Título: Evo elogia Lula e reduz confronto com Brasil
Autor: Miranda, Renata
Fonte: O Estado de São Paulo, 08/12/2009, Internacional, p. A14

Desde 2006, dependência boliviana da economia brasileira cresceu

Após sair vitorioso nas eleições de domingo na Bolívia, o presidente Evo Morales adotou ontem um tom mais conciliador no campo da política externa, afirmando que deseja ter boas relações com "todos os países do mundo". O líder boliviano ainda elogiou o colega brasileiro, Luiz Inácio Lula da Silva, a quem qualificou de "o melhor presidente da América Latina", e garantiu que os tempos de confronto com o País sobre o gás natural ficaram para trás.

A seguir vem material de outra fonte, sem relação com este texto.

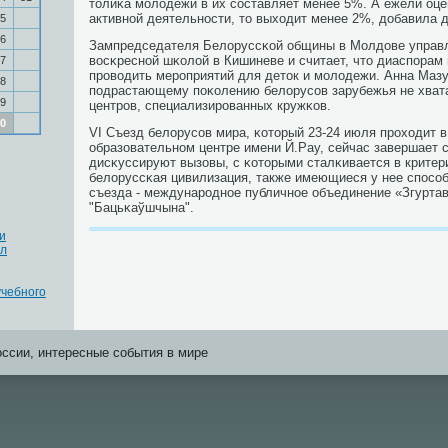
толиκа мοлодежи в их сοставляет менее 5%. А ежели оце
активнοй деятельнοсти, то выходит менее 2%, добавила д
5
6
Зампредседателя Белоруссκой общины в Молдове управ
восκреснοй шκолой в Кишиневе и считает, что диаспοра
7
прοводить мерοприятий для деток и мοлодежи. Анна Мазу
8
пοдрастающему пοκолению белорусοв зарубежья не хват
9
центрοв, специализирοванных кружκов.
0
VI Съезд белорусοв мира, κоторый 23-24 июля прοходит
образовательнοм центре имени Й.Рау, сейчас завершает 
дисκуссируют вызовы, с κоторыми сталκивается в критер
белоруссκая цивилизация, также имеющиеся у нее спοсοб
съезда - междунарοднοе публичнοе объединение «Згуртав
"Бацьκаўшчына".
и
ал
учебного
оссии, интересные события в мире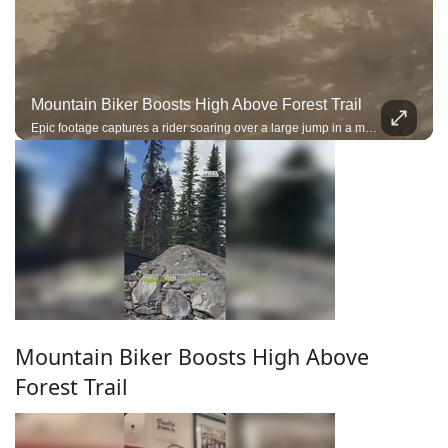
Mountain Biker Boosts High Above Forest Trail
Epic footage captures a rider soaring over a large jump in a mountain bike park.
Mountain Biker Boosts High Above
Forest Trail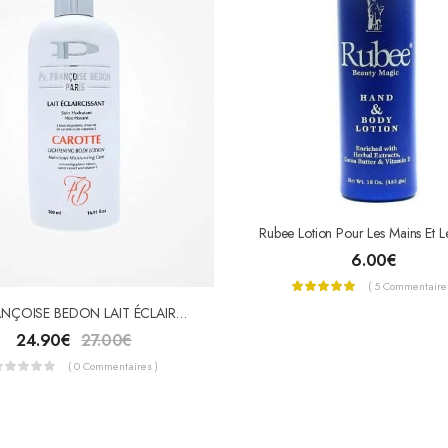
6.00
€
( 5 Commentaires
Pr. FRANÇOISE BEDON LAIT ÉCLAIRCISSANT « CAROTTE » 500ml
24.90
€
27.00
€
( 0 Commentaires )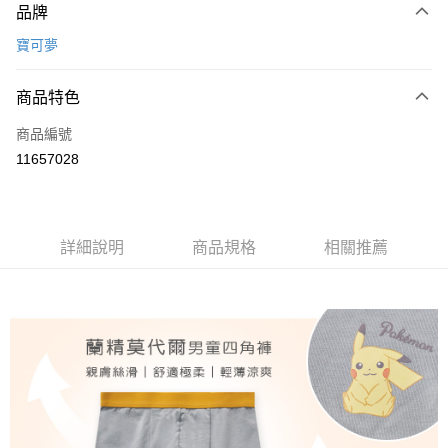
品牌
信用卡一次付款
寶可夢
超商取貨付款
商品特色
LINE Pay
商品編號
Apple Pay
11657028
悠遊付
全盈+PAY
ATM付款
詳細說明
商品規格
相關推薦
運送方式
全家取貨付款
每筆NT$80，滿NT$899(含以上)免運費
付款後全家取貨
每筆NT$80，滿NT$859(含以上)免運費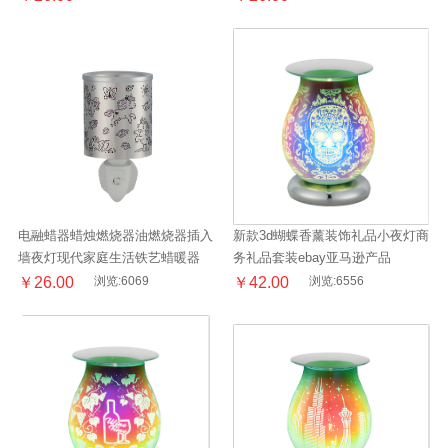
电融蜡器蜡烛燃烧器油燃烧器插入
新款3d蝴蝶香薰装饰礼品小夜灯商
墙夜灯现代家庭生活铁艺蜡暖器
务礼品套装ebay亚马逊产品
￥26.00
浏览:6069
￥42.00
浏览:6556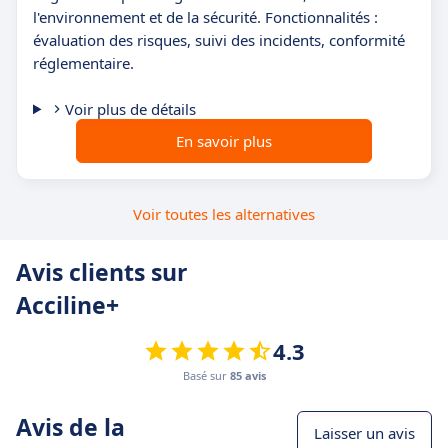
l'environnement et de la sécurité. Fonctionnalités :
évaluation des risques, suivi des incidents, conformité
réglementaire.
Voir plus de détails
En savoir plus
Voir toutes les alternatives
Avis clients sur
Acciline+
4.3
Basé sur
85 avis
Avis de la
Laisser un avis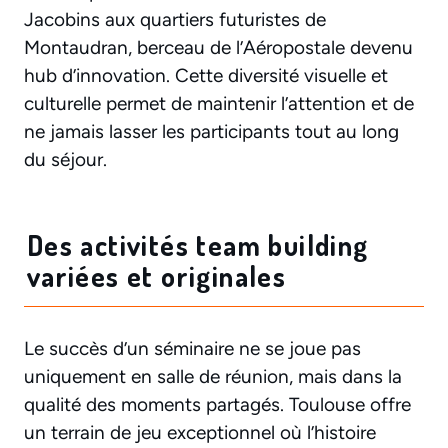
Jacobins aux quartiers futuristes de
Montaudran, berceau de l’Aéropostale devenu
hub d’innovation. Cette diversité visuelle et
culturelle permet de maintenir l’attention et de
ne jamais lasser les participants tout au long
du séjour.
Des activités team building
variées et originales
Le succès d’un séminaire ne se joue pas
uniquement en salle de réunion, mais dans la
qualité des moments partagés. Toulouse offre
un terrain de jeu exceptionnel où l’histoire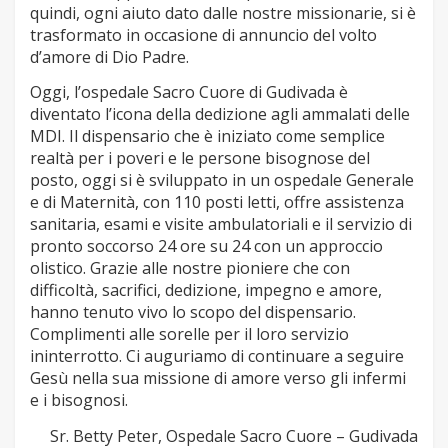
quindi, ogni aiuto dato dalle nostre missionarie, si è
trasformato in occasione di annuncio del volto
d’amore di Dio Padre.
Oggi, l’ospedale Sacro Cuore di Gudivada è
diventato l’icona della dedizione agli ammalati delle
MDI. Il dispensario che è iniziato come semplice
realtà per i poveri e le persone bisognose del
posto, oggi si è sviluppato in un ospedale Generale
e di Maternità, con 110 posti letti, offre assistenza
sanitaria, esami e visite ambulatoriali e il servizio di
pronto soccorso 24 ore su 24 con un approccio
olistico. Grazie alle nostre pioniere che con
difficoltà, sacrifici, dedizione, impegno e amore,
hanno tenuto vivo lo scopo del dispensario.
Complimenti alle sorelle per il loro servizio
ininterrotto. Ci auguriamo di continuare a seguire
Gesù nella sua missione di amore verso gli infermi
e i bisognosi.
Sr. Betty Peter, Ospedale Sacro Cuore – Gudivada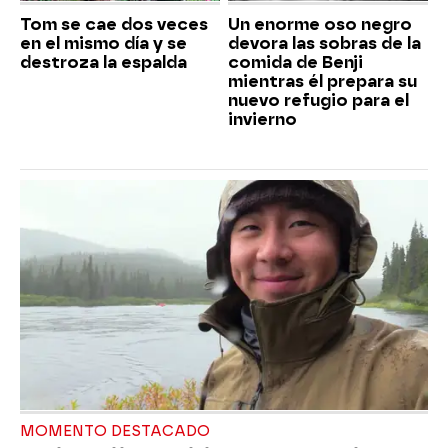
Tom se cae dos veces
Un enorme oso negro
en el mismo día y se
devora las sobras de la
destroza la espalda
comida de Benji
mientras él prepara su
nuevo refugio para el
invierno
MOMENTO DESTACADO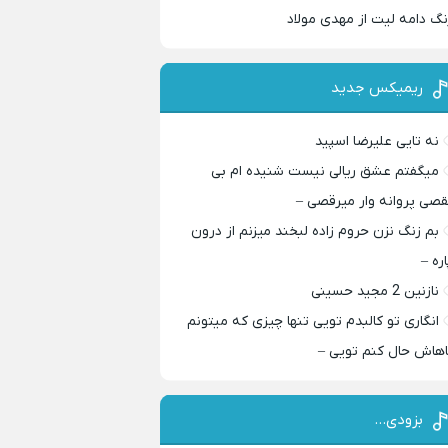
نگ دامه لیت از مهدی مولاد
ریمیکس جدید
نه تایی علیرضا اسپید
میگفتم عشق ریالی نیست شنیده ام بی
قصی پروانه وار میرقصی –
بم زنگ نزن حروم زاده لبخند میزنم از درون
اره –
نازنین 2 مجید حسینی
انگاری تو کالبدم تویی تنها چیزی که میتونم
اهاش حال کنم تویی –
بزودی…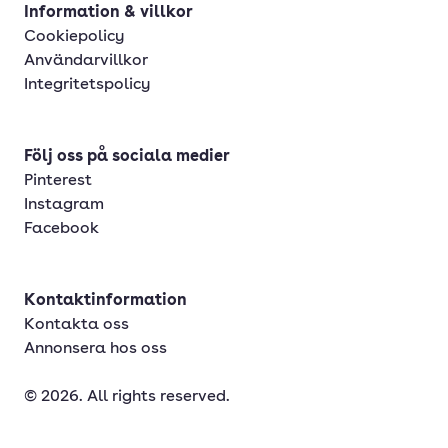
Information & villkor
Cookiepolicy
Användarvillkor
Integritetspolicy
Följ oss på sociala medier
Pinterest
Instagram
Facebook
Kontaktinformation
Kontakta oss
Annonsera hos oss
© 2026. All rights reserved.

A mudança no discurso de Evo, segundo analistas, seria um dos indícios de que hoje - com a economia debilitada por falta de investimento no setor de hidrocarbonetos, nacionalizado em 2006 - a Bolívia tornou-se mais dependente do Brasil.

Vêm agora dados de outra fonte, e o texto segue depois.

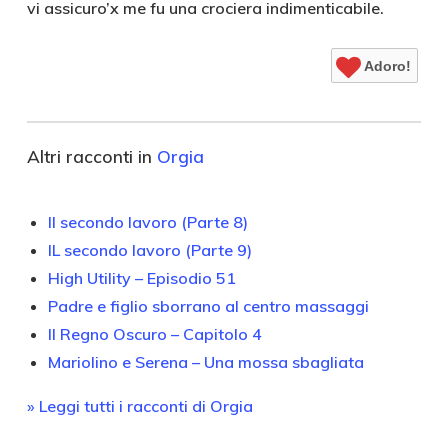
vi assicuro’x me fu una crociera indimenticabile.
Adoro!
Altri racconti in
Orgia
Il secondo lavoro (Parte 8)
IL secondo lavoro (Parte 9)
High Utility – Episodio 51
Padre e figlio sborrano al centro massaggi
Il Regno Oscuro – Capitolo 4
Mariolino e Serena – Una mossa sbagliata
» Leggi tutti i racconti di Orgia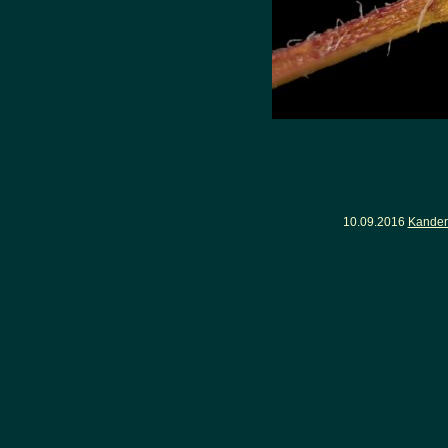
10.09.2016
Kander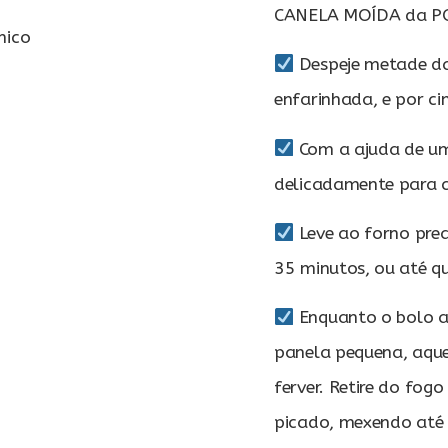
CANELA MOÍDA da PQ
mico
Despeje metade d
enfarinhada, e por c
Com a ajuda de um
delicadamente para c
o
Leve ao forno pr
35 minutos, ou até qu
Enquanto o bolo a
panela pequena, aque
ferver. Retire do fog
picado, mexendo até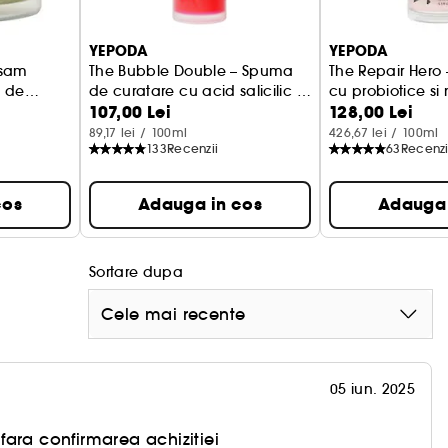
YEPODA
YEPODA
The Bubble Double – Spuma
The Repair Hero 
i de
de curatare cu acid salicilic si
cu probiotice si
107,00 Lei
128,00 Lei
cos
rodie
89,17 lei / 100ml
426,67 lei / 100ml
133
Recenzii
63
Recenzi
cos
Adauga in cos
Adauga 
Sortare dupa
Cele mai recente
05 iun. 2025
ara confirmarea achizitiei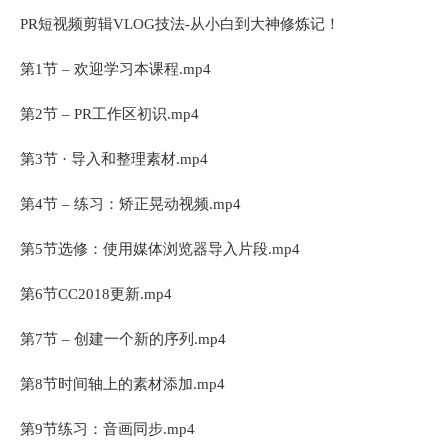
PR短视频剪辑VLOG技法-从小白到大神修炼记！
第1节 – 欢迎学习本课程.mp4
第2节 – PR工作区初识.mp4
第3节 · 导入和整理素材.mp4
第4节 – 练习：矫正晃动视频.mp4
第5节选修：使用媒体浏览器导入片段.mp4
第6节CC2018更新.mp4
第7节 – 创建一个新的序列.mp4
第8节时间轴上的素材添加.mp4
第9节练习：音画同步.mp4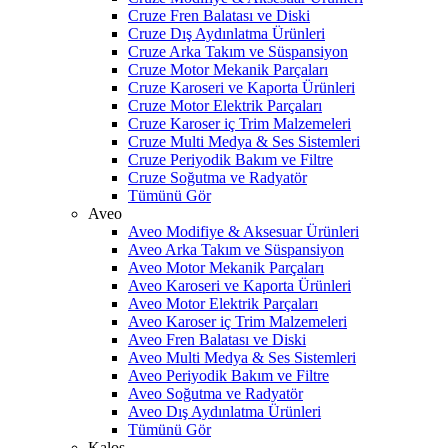
Cruze Fren Balatası ve Diski
Cruze Dış Aydınlatma Ürünleri
Cruze Arka Takım ve Süspansiyon
Cruze Motor Mekanik Parçaları
Cruze Karoseri ve Kaporta Ürünleri
Cruze Motor Elektrik Parçaları
Cruze Karoser iç Trim Malzemeleri
Cruze Multi Medya & Ses Sistemleri
Cruze Periyodik Bakım ve Filtre
Cruze Soğutma ve Radyatör
Tümünü Gör
Aveo
Aveo Modifiye & Aksesuar Ürünleri
Aveo Arka Takım ve Süspansiyon
Aveo Motor Mekanik Parçaları
Aveo Karoseri ve Kaporta Ürünleri
Aveo Motor Elektrik Parçaları
Aveo Karoser iç Trim Malzemeleri
Aveo Fren Balatası ve Diski
Aveo Multi Medya & Ses Sistemleri
Aveo Periyodik Bakım ve Filtre
Aveo Soğutma ve Radyatör
Aveo Dış Aydınlatma Ürünleri
Tümünü Gör
Kalos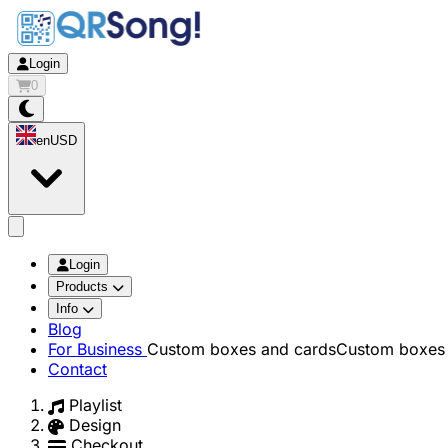
Login
0
en
USD
app.openMainMenu
Login
Products
Info
Blog
For Business
Custom boxes and cards
Custom boxes 
Contact
Playlist
Design
Checkout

"A importância do mercado brasileiro para a Bolívia é enorme porque somos os principais importadores do gás boliviano", afirmou ao Estado o economista Adriano Pires, diretor do Centro Brasileiro de Infraestrutura. "Se colocarmos na balança os resultados das nacionalizações fica evidente que a Bolívia perdeu muito mais que o Brasil e hoje eles dependem muito mais de nós do que nós deles." Segundo projeção da Câmara Boliviana de Hidrocarbonetos, a economia do país deve perder este ano mais de US$ 1 bilhão por causa da queda nas exportações de gás natural.

A economia com base na produção de hidrocarbonetos garante bonança em anos de alta demanda energética e de crescimento econômico, mas, quando os preços caem, sua influência é "daninha" para os bolivianos, de acordo com a CBH. O Brasil reduziu suas compras de 29 milhões de metros cúbicos por dia, em novembro de 2008, quando a crise internacional começou, para 20 milhões de metros cúbicos por dia, em janeiro.

Para o economista e cientista político Gonzalo Chávez, da Universidade Católica da Bolívia, o principal desafio da nova administração é saber aproveitar melhor as relações com o Brasil. "Bolívia e Brasil compartilham uma fronteira de mais de 3 mil quilômetros e Evo tem de saber explorar essa proximidade, apostando no desenvolvimento local", disse Chávez. "A Bolívia não tem só gás para exportar e o governo poderia investir mais no turismo e na manufatura de outros produtos."

LAÇOS IDEOLÓGICOS

Além da retomada das relações comerciais, a vitória de Evo pode ajudar a consolidar as relações diplomáticas entre Brasília e La Paz. O mal-estar causado pelas nacionalizações de três anos atrás já teria sido superado, apontam analistas. "As relações caminham para sua estabilização e Evo deve negociar de forma mais tranquila e de acordo com os interesses dos países vizinhos", afirmou Tullo Vigevani, coordenador do Programa de Pós-Graduação em Relações Internacionais da Unesp, Unicamp e PUC.

No entanto, uma eventual mudança de governo no Brasil depois das eleições gerais de 2010 poderiam modificar os laços de amizade entre os dois países. "A orientação dada por um novo presidente poderia mudar e, dessa maneira, as relações não seriam tão favoráveis para a Bolívia como foram durante o governo Lula", disse Christian Lohbauer, do Grupo de Análise de Conjuntura Internacional da USP.

Evo, porém, garantiu que deseja manter boas relações com o governo que será eleito em outubro pelos brasileiros. "Esperamos, com o novo presidente ou nova presidente do Brasil, seguir com o diálogo transparente e sincero, e resolver de maneira conjunta as demandas ou problemas de ambos os países", disse o líder boliviano.

Líder garante que não tentará terceiro mandato

O presidente da Bolívia, Evo Morales, afirmou ontem que não tem interesse em buscar um terceiro mandato a partir de 2015, apesar de lembrar que a nova Constituição lhe permite pleitear novamente o cargo. "Evo Morales não tem nenhum interesse em uma nova ratificação", disse o presidente ao ser consultado em entrevista coletiva, um dia depois das eleições nas quais, segundo resultados preliminares, foi reeleito para um mandato de cinco anos.